ECONOMIA – Produção industrial cresce 0,9% em fevereiro e acumula alta de 3% no ano, superando patamar pré-pandemia, mas ainda abaixo de recordes históricos.

A produção industrial brasileira mostrou sinais de recuperação, registrando um crescimento de 0,9% entre janeiro e fevereiro, alcançando assim o segundo mês consecutivo de alta. Com esse desempenho, o setor já acumula uma expansão de 3% nos primeiros meses de 2023. Quando comparada ao período anterior à pandemia, em fevereiro de 2020, a produção industrial está 3,2% acima, ainda que permaneça 14,1% abaixo do recorde histórico atingido em maio de 2011.

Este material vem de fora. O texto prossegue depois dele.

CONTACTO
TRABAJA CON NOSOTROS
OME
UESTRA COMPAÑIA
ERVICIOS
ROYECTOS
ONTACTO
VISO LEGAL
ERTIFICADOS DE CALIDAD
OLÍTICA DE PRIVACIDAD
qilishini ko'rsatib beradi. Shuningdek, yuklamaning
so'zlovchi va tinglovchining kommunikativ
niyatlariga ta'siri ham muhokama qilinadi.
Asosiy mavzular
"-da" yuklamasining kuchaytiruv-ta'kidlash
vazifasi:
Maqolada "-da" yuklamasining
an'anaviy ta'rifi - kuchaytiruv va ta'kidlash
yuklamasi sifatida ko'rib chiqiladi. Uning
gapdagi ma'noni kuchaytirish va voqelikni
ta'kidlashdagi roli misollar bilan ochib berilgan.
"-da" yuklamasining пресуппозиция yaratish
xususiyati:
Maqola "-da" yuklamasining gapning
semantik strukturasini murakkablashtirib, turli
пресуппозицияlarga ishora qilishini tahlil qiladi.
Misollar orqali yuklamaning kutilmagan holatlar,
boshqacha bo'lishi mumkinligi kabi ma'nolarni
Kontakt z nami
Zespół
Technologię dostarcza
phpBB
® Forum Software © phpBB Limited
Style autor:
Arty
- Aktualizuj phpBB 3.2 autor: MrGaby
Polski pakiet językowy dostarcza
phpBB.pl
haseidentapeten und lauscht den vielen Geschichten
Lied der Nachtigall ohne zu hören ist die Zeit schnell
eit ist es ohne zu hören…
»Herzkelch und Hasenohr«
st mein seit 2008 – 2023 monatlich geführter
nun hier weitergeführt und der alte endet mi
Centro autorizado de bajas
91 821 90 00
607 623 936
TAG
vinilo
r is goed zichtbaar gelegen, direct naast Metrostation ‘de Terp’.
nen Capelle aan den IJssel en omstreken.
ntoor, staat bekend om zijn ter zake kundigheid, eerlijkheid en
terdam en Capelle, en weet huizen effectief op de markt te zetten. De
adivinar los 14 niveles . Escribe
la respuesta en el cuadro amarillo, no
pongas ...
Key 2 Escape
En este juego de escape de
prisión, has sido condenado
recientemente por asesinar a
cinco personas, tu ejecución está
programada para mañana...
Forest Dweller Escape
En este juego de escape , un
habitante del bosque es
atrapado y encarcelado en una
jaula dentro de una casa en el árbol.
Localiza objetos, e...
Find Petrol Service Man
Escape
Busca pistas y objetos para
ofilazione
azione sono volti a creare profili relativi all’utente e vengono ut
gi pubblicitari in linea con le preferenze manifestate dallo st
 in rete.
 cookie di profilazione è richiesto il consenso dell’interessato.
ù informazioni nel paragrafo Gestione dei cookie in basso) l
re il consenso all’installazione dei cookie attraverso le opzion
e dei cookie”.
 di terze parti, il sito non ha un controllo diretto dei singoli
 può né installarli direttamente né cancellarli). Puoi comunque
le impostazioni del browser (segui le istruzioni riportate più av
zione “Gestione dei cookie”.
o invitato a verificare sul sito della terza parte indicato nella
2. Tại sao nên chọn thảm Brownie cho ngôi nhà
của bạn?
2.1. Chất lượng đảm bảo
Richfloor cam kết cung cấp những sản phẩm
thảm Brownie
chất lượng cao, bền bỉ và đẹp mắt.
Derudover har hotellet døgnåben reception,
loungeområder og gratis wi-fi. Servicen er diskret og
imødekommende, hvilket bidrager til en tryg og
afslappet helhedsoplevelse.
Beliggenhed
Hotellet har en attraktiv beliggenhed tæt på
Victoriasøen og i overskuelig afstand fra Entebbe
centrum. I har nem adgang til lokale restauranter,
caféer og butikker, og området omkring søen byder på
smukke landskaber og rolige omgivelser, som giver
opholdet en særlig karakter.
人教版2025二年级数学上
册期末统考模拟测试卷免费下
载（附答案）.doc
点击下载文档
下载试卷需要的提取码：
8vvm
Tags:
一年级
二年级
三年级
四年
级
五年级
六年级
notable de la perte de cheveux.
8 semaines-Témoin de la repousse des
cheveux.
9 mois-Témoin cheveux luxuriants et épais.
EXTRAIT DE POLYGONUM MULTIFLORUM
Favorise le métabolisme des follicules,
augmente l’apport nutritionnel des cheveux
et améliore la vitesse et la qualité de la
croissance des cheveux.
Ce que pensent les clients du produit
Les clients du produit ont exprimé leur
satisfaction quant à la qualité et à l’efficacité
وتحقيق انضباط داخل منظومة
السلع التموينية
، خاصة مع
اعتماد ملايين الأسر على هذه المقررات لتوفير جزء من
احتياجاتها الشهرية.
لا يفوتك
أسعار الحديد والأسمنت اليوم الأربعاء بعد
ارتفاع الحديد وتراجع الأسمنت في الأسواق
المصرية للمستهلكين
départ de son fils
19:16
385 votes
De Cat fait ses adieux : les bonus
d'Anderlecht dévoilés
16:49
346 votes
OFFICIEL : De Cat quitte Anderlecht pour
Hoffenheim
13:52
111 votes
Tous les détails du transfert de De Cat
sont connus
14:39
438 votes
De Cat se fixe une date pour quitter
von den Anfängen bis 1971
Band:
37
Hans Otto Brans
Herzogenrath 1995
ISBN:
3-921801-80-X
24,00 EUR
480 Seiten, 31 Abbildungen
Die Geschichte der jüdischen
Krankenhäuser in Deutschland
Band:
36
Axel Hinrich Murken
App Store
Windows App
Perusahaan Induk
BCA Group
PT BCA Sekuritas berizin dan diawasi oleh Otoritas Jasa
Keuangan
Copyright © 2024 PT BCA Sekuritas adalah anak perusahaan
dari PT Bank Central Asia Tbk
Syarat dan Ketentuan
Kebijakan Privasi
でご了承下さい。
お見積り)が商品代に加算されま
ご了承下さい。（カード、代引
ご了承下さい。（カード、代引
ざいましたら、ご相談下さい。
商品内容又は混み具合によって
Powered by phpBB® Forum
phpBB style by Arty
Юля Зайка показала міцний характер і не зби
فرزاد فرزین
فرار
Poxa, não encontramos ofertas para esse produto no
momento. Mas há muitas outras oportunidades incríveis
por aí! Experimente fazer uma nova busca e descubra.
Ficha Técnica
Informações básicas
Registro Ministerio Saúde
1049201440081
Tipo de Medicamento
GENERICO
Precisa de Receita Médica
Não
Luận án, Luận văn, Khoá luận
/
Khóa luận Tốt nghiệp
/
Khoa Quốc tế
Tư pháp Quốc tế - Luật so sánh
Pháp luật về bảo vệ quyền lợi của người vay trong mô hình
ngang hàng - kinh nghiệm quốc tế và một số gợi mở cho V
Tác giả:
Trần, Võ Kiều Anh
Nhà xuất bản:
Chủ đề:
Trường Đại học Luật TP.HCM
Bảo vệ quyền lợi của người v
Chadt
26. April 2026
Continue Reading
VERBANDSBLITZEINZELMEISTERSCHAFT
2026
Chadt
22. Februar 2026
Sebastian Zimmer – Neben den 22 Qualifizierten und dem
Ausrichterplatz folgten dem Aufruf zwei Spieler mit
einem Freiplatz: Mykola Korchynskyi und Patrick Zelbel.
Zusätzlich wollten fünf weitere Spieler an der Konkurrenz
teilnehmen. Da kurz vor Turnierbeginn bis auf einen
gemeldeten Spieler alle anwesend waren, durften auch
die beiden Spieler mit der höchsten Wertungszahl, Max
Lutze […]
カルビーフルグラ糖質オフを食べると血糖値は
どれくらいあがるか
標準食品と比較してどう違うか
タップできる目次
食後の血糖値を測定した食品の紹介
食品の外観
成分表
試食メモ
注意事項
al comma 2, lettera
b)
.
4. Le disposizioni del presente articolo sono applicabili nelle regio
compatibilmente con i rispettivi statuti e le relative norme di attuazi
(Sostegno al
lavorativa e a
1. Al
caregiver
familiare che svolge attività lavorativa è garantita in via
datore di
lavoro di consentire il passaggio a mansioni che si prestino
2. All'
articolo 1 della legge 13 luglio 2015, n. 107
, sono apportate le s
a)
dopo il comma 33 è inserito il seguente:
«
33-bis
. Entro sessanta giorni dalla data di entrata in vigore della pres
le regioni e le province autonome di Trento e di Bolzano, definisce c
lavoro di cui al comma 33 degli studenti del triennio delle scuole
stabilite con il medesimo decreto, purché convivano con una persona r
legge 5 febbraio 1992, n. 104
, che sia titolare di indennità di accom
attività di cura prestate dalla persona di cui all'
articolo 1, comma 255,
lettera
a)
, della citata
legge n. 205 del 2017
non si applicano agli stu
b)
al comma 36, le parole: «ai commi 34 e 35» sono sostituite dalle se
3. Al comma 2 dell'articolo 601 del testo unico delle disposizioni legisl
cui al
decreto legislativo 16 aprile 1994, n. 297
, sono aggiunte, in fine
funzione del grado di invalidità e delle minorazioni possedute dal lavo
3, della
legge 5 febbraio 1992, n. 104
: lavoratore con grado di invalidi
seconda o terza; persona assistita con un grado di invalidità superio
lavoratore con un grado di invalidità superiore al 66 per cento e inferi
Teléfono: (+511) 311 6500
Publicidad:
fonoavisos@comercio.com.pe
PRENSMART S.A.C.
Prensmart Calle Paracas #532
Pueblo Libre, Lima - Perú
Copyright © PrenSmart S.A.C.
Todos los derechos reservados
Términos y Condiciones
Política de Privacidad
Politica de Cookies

O dado foi divulgado pela Pesquisa Industrial Mensal (PIM), um levantamento essencial para entender o desempenho do setor industrial. Segundo André Macedo, gerente da PIM, este crescimento é um reflexo da recuperação das perdas acumuladas nos meses anteriores, com um perfil diversificado de expansão. Segundo ele, janeiro marcou um processo de retomada da produção, após um dezembro que havia sido impactado por férias coletivas e paralisações técnicas em várias indústrias. Já fevereiro destaca-se por uma intensificação na produção, que pode ser atribuída a uma recomposição de estoques em diferentes setores.

Os dados revelam que o avanço na produção industrial foi observado em todas as quatro grandes categorias econômicas e em 16 das 25 atividades analisadas. Dentre os setores que mais contribuíram para este crescimento, os veículos automotores, reboques e carrocerias se destacaram, com uma alta de 6,6%. Esse setor, que abrange automóveis e autopeças, acumulou um crescimento de 14,1% nos dois primeiros meses de 2023, revertendo uma queda de 9,5% observada nos dois meses finais de 2022. A produção de coque, produtos derivados do petróleo e biocombustíveis também apresentou bons resultados, com um crescimento acumulado de 9,9%.

Por outro lado, algumas atividades enfrentaram dificuldades, como a produção de farmoquímicos e farmacêuticos, que apresentaram uma queda de 5,5%, intensificando a retração já observada em janeiro. Essa oscilação é comum na indústria farmacêutica, que experimenta uma volatilidade significativa nos resultados devido à alta base de comparação. Outros setores, como produtos químicos e metalurgia, também reportaram recuos de 1,3% e 1,7%, respectivamente, refletindo a complexidade do cenário econômico atual e os desafios que ainda persistem na indústria.